In 2009, a playable prototype ROM of Mike Tyson's Intergalactic Power Punch was released online by a collector after funds were raised from users of a popular Nintendo forum. Piko Interactive eventually acquired the rights to Power Punch II and in 2019 released the game digitally on Steam for Microsoft Windows. Piko Interactive also included the game on a multicart released for the handheld Evercade console the following year.

==Reception==

Power Punch II received middling reviews from gaming magazines at the time of its original 1992 release. GamePro remarked that it had "slightly better than average 8-bit graphics and challenge" yet that the player's limited moveset lacked realism and that the game became repetitive once each opponent's weakness was found. George Sinfield of Nintendo Power saw the visuals as mediocre and that the control was not very responsive, particularly in training mode. His co-writer Rob Noel criticized the gameplay as inconsistent and unfair as he was unable to defeat even the first opponent by knockout or decision. Noel stated, "I'd like to see made easier for players who are just starting out. It'd be nice to have one easy victory before the bigger challenges."

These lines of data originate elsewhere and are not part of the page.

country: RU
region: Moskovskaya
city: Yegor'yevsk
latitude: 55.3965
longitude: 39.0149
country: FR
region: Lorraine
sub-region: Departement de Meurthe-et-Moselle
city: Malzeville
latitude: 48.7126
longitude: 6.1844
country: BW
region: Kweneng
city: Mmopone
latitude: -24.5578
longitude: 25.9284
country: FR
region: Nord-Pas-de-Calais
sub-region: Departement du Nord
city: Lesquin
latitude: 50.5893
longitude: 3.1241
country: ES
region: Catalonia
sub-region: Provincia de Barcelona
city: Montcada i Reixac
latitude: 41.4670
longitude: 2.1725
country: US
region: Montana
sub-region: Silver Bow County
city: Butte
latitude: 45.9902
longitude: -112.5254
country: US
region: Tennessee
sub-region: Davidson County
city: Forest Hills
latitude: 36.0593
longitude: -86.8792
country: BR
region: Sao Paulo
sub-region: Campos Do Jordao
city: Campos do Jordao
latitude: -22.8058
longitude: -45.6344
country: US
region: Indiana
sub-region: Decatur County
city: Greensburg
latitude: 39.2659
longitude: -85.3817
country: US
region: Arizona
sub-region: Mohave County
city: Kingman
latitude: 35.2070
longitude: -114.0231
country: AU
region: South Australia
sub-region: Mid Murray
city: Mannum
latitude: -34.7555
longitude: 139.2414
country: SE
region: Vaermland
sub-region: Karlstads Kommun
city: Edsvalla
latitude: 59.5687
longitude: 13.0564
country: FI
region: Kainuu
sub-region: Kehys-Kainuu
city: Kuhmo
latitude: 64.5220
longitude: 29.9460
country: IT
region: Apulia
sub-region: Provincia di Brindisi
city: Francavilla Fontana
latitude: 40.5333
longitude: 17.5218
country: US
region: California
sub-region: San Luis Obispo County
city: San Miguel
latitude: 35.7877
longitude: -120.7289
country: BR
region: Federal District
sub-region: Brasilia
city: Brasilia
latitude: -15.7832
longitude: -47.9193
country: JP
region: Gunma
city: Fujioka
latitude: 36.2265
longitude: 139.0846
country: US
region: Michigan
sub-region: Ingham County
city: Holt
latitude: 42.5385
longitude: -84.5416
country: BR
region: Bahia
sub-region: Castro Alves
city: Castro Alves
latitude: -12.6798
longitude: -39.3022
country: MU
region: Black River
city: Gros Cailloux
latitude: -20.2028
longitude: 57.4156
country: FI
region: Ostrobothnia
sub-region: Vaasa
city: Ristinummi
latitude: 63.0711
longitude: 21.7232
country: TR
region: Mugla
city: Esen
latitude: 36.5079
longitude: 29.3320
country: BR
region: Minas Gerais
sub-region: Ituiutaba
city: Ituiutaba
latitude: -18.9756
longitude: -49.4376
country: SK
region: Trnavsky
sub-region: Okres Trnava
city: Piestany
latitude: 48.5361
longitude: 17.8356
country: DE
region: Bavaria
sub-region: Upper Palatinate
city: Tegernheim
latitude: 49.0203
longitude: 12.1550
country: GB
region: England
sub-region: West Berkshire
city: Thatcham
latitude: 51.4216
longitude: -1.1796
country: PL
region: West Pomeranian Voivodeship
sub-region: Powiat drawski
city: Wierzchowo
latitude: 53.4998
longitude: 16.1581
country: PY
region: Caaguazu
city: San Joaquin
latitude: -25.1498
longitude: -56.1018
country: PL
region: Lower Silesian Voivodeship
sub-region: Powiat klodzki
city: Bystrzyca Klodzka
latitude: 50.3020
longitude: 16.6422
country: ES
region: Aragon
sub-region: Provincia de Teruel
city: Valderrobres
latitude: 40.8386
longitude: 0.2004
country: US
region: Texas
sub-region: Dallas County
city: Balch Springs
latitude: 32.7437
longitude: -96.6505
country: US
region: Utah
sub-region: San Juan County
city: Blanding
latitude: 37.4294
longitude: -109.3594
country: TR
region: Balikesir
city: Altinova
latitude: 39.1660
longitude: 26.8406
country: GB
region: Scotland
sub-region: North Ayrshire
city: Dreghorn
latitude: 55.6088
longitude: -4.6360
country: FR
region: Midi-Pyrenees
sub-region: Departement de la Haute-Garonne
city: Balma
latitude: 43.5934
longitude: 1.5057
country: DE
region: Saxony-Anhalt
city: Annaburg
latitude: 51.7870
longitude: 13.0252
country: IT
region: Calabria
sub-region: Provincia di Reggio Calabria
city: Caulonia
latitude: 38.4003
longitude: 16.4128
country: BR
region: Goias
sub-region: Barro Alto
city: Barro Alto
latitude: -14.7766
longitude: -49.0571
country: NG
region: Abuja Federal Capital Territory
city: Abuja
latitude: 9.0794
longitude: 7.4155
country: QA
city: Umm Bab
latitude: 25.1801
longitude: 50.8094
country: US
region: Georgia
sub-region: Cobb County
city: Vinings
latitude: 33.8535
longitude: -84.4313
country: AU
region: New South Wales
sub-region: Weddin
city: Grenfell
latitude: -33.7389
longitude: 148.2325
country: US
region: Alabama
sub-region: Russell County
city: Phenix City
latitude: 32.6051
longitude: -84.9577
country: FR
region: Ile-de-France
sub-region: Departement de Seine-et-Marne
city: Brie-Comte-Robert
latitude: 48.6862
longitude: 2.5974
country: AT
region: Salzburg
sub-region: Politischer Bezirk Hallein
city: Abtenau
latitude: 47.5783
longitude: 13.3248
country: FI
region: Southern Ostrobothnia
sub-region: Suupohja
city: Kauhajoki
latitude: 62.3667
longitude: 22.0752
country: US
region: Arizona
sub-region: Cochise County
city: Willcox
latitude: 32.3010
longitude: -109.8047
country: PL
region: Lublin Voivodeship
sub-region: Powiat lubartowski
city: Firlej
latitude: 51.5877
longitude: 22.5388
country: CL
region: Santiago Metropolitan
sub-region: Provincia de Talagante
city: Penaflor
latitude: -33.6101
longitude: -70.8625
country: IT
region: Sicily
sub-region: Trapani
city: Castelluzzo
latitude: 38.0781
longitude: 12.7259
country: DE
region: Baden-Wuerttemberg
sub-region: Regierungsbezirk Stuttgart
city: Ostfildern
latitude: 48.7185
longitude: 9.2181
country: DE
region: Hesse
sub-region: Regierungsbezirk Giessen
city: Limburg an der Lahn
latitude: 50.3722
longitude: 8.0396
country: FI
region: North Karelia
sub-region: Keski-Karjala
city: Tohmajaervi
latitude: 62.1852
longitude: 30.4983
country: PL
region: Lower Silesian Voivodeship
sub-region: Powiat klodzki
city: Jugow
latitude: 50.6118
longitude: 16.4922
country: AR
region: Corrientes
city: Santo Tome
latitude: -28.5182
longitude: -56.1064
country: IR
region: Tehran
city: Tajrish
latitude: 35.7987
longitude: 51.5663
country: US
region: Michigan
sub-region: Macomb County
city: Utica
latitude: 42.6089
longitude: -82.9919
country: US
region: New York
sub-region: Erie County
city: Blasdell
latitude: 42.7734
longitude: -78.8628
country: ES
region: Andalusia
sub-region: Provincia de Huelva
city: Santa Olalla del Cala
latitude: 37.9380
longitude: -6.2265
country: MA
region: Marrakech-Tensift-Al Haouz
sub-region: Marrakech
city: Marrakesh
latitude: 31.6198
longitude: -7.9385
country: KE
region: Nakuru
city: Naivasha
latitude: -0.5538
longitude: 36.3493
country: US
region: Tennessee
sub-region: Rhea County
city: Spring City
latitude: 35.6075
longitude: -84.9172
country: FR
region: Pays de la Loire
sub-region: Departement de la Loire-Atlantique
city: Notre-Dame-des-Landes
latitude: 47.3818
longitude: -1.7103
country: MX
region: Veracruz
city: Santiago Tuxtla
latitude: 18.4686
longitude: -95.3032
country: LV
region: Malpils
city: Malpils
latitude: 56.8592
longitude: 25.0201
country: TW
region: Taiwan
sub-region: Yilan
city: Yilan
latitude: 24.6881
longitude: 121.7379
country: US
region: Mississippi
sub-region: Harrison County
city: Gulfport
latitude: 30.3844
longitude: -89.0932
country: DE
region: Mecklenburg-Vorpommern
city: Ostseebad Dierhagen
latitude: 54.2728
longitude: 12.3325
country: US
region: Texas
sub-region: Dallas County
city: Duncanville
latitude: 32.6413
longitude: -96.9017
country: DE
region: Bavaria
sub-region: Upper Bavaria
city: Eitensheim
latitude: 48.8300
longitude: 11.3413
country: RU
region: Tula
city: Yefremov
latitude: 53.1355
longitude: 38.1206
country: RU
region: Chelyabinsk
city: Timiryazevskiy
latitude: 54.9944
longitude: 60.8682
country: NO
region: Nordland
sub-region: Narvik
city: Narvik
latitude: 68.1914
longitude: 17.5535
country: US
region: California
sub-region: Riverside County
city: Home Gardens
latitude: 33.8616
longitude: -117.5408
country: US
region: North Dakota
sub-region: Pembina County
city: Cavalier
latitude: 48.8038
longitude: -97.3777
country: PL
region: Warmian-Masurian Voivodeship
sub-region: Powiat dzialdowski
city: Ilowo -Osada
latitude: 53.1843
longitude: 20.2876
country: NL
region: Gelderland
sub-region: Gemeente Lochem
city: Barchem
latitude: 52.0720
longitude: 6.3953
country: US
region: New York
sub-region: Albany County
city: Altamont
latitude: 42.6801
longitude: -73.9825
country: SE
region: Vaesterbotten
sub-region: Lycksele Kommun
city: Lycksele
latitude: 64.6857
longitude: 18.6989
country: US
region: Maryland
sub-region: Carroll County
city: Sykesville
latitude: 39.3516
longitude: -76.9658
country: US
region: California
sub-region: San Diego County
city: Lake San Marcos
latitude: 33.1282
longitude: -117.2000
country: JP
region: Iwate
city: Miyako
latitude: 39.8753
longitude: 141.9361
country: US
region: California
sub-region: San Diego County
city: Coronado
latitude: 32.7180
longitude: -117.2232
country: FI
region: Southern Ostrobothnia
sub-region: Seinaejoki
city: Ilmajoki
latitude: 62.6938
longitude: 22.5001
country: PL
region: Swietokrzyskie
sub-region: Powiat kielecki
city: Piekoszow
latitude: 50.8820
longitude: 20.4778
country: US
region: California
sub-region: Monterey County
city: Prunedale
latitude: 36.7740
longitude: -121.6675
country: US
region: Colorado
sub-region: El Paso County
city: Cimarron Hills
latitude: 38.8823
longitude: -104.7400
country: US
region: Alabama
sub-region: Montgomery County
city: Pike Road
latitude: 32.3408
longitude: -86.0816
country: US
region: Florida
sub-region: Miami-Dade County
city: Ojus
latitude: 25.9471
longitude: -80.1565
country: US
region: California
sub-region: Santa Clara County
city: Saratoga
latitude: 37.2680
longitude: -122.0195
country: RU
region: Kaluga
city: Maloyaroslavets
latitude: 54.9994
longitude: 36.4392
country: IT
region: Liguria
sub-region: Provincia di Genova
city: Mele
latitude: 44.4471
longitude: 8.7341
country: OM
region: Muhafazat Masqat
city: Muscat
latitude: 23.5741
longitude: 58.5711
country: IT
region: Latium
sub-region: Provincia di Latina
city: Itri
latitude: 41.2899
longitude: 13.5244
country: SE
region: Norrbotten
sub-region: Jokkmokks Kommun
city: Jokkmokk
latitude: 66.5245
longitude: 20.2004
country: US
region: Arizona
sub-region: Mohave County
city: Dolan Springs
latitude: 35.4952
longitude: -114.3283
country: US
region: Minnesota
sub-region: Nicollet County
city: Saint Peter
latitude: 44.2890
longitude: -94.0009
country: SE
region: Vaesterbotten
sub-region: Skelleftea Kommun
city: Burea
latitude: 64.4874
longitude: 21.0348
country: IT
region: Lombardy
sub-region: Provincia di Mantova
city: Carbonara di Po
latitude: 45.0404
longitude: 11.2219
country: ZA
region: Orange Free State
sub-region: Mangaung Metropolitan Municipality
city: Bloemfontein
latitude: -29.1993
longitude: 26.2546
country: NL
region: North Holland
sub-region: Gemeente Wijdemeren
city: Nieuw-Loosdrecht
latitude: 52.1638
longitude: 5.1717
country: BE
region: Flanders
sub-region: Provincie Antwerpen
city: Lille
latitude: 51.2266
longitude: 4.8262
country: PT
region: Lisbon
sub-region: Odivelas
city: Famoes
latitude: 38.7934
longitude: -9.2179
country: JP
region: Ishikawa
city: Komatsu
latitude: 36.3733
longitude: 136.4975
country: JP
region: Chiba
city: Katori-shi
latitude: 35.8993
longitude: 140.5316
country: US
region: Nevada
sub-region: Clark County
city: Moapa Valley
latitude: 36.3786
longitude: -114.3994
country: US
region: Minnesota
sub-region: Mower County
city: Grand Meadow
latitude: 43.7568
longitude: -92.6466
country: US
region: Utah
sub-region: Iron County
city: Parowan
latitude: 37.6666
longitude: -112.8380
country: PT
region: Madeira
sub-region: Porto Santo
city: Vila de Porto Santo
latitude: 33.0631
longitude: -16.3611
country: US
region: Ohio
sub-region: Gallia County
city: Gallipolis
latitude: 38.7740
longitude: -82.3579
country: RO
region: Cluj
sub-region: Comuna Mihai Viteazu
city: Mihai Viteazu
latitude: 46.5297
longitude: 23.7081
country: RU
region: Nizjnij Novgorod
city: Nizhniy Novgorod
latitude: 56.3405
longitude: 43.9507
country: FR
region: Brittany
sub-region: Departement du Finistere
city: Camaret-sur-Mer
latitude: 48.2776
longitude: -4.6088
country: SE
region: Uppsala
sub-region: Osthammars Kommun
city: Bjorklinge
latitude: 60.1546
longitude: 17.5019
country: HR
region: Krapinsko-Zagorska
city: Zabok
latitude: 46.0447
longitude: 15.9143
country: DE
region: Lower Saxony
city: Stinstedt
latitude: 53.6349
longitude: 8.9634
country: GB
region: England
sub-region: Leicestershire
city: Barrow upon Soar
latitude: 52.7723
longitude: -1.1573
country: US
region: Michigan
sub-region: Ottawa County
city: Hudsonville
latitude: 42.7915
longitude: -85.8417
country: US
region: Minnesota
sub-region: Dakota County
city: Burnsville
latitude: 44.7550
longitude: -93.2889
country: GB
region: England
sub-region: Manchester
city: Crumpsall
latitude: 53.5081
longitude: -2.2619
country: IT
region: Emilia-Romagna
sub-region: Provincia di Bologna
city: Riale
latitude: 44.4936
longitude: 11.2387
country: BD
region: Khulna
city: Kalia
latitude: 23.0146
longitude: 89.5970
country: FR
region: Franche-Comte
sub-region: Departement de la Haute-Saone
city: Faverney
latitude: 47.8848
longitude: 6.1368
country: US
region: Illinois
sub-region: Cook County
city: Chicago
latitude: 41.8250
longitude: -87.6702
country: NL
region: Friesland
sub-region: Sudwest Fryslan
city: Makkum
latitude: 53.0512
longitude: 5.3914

Retrospective reviews in the decades after have been much more negative. Video Game Bible author Andy Slaven described the game as having "inexcusably bad graphics and horrible control" while Retro Gamer simply described the game as "a terrible stab at doing Punch-Out!! in outer space." Charles P. Gill of Hardcore Gaming 101 criticized the graphics as being better suited for a 1986 release rather than one from 1992 and stated that the gameplay "walks a line between boring and massively frustrating".

Review scores
| Publication | Score |
|---|---|
| AllGame | 3 out of 5 |
| GamePro | 3 out of 5 |
| Nintendo Power | 3.025 out of 5 |

==See also==
- George Foreman's KO Boxing, Beam Software's next boxing game after Power Punch II.